Durée totale : 60 min.
à partir de 7 ans

Ateliers Mommen, 37 rue de la Charité, 1210 Bxxl

03.09 > 16:00


L’Art au service de l’Immobilier ou l’Immobilier au service de l’Art ? La question est peut-être mal posée, les intérêts sont souvent les mêmes : valoriser un projet, construire une image, une renommée... et vendre.
Deux exemples, deux films (d’artistes !). D’un côté le projet de rénovation des galeries Ravenstein, se basant sur le cercle vertueux de l’art pour amener une nouvelle clientèle et changer d’image. De l’autre, "une femme entreprenante", responsable de la transformation des brasseries Wielemans-Cueppens en centre d’art contemporain. Quels sont les enjeux de ces projets, chacun y trouve-t-il son compte ? Entre Art et Immobilier sans doute, mais les préoccupations des promoteurs, qu’ils soient artistiques ou immobiliers, sont bien éloignées de celles des habitants...
Les réalisateurs seront présents lors de la séance pour parler de leur film.
Ateliers Mommen, 37 rue de la Charité, 1210 Bxxl

+ Une femme entreprenante

Sven Augustijnen, 2004, video, vo st nl, 60'

La rénovation, en cours, de l’un des chancres les plus "connus" de Bruxelles, les anciennes brasseries Wielemans-Cueppens à Forest, et son "héroine", la promotrice Sophie LeClercq, descendante de la dynastie bétonnière Blaton.

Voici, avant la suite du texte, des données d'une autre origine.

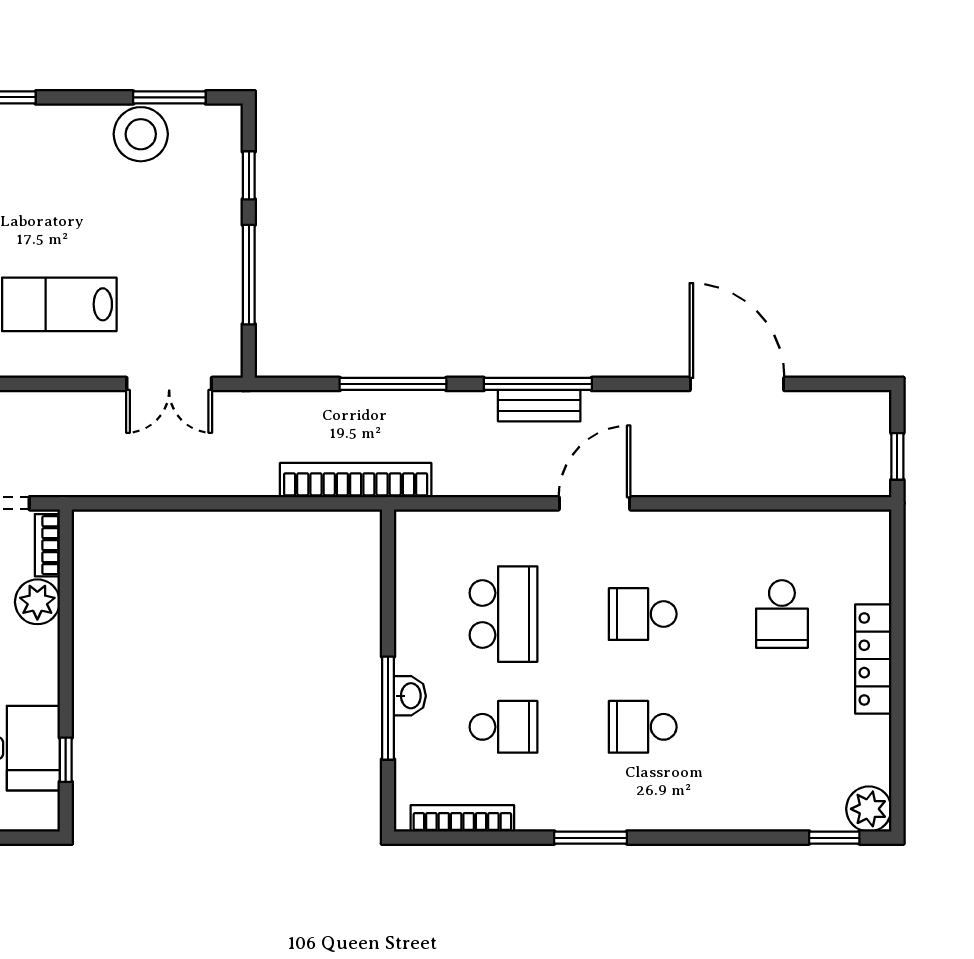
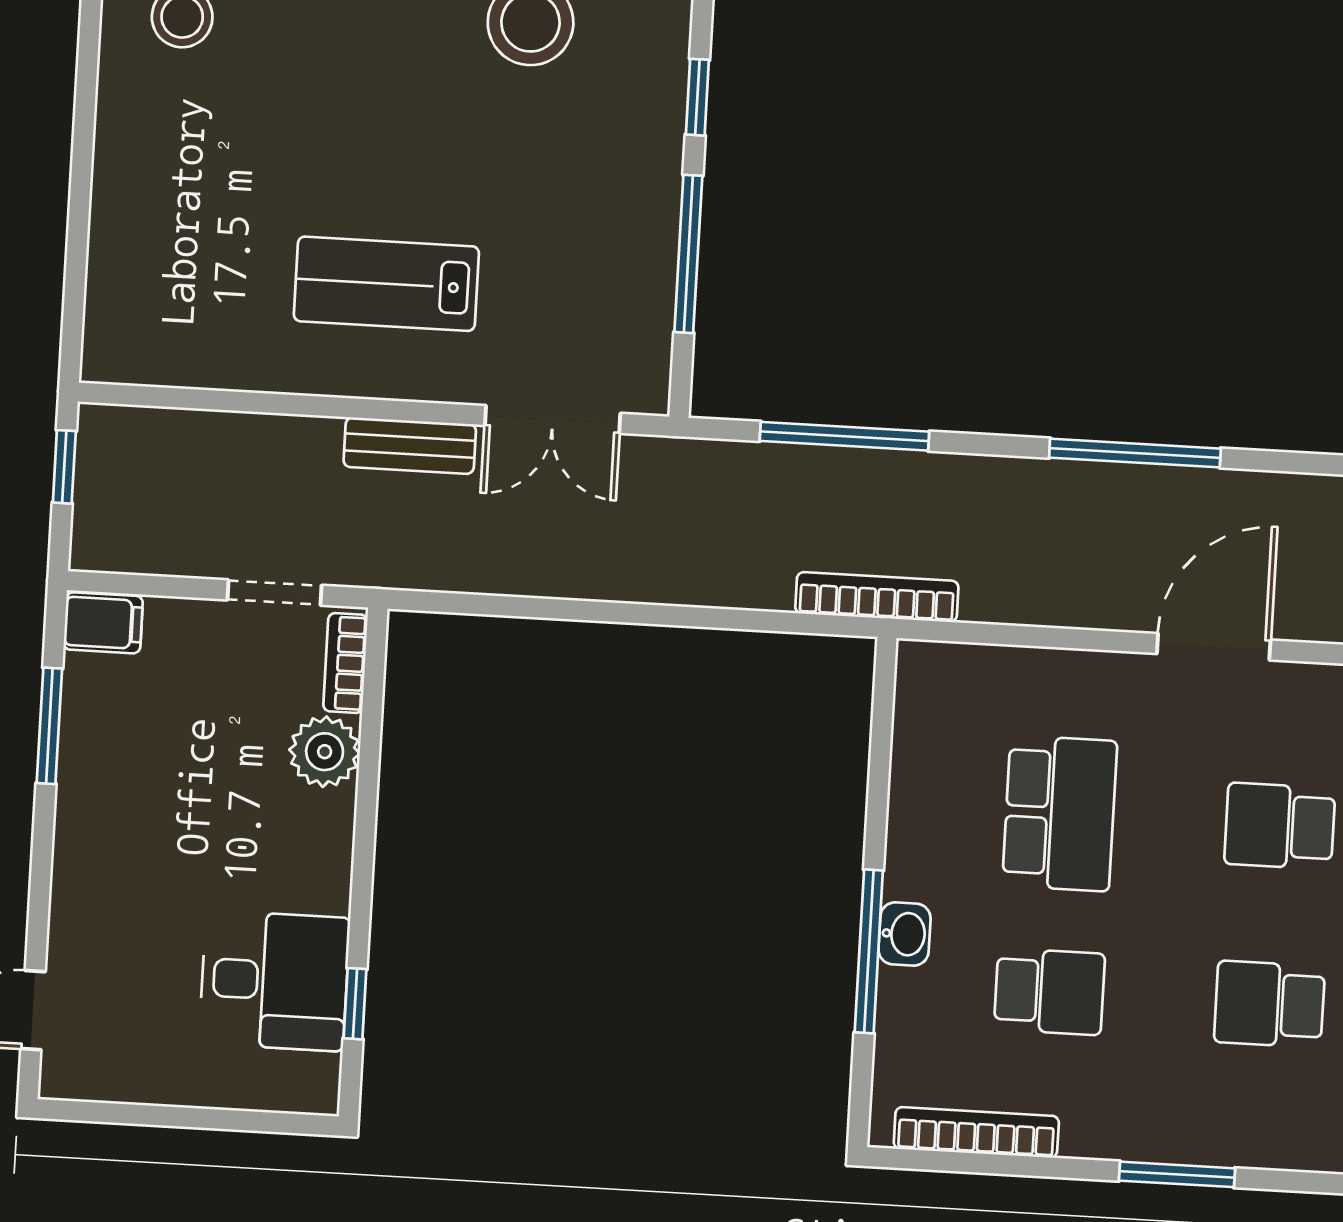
window: (393, 384) -> (844, 436), moved
bench: (539, 406) -> (410, 446), moved
bookcase: (356, 480) -> (877, 597), width x0.68, depth x0.76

L’avenir de ce bâtiment datant de l’époque où "il était plus sain de boire de la bière que de l’eau" sera artistique ! De l’art "contemporain" s’il-vous-plait ! Le terme semble être le mot magique qui séduit tout le monde.
Le film est construit comme un reportage d’investigation réalisé par un journaliste naïf et pour le moins enthousiaste par rapport au projet, qui introduit une perturbante partialité dans les questions que suscitent ses rencontres, ce qui le menera loin...
Il nous emmène dans les dessous complexes des milieux de l’art de prestige et des promoteurs immobiliers, dont les méandres croisent et rejoignent ceux de la politique communale, régionale et d’intérêts économiques divers.
Le réalisateur observe sans intervenir, laissant le reporter-acteur guider les rencontres et les questions, voire parfois aussi les réponses. Un parti pris qu’il viendra nous expliquer.

+ Art Security Service : Work in Galrav & Have Lunch With an Artist

Bernard Mulliez, 2006, video, vo fr , 90'

Au printemps 2005, le promoteur Robelco, frappe les trois coups médiatiques d’un projet de "revitalisation" des Galeries Ravenstein à Bruxelles. Afin de "changer l’image de la galerie", le promoteur invite des galeristes à occuper temporairement des magasins. Au soir du vernissage, le dispositif de "revitalisation" apparaît in situ dans toute sa violence sociale. Au premier étage, les galeries parées de tous les attributs de la légitimité culturelle. Au rez-de-chaussée, les cafés appelés à disparaître et leur clientèle frappés du stigmate de l’indignité. Bernard Mulliez mène des entretiens approfondis avec les différents intervenants. Du côté du monde culturel, outre les formes d’(auto)aveuglement ou de lucidité désabusée, le racisme social des agents les plus compromis avec le promoteur laisse sans voix. La violence symbolique exercée contre ceux qui travaillent dur dans le bas de la rotonde vient redoubler la violence économique, voire policière, décortiquées dans ce film, véritable épure des méthodes employées couramment par les promoteurs.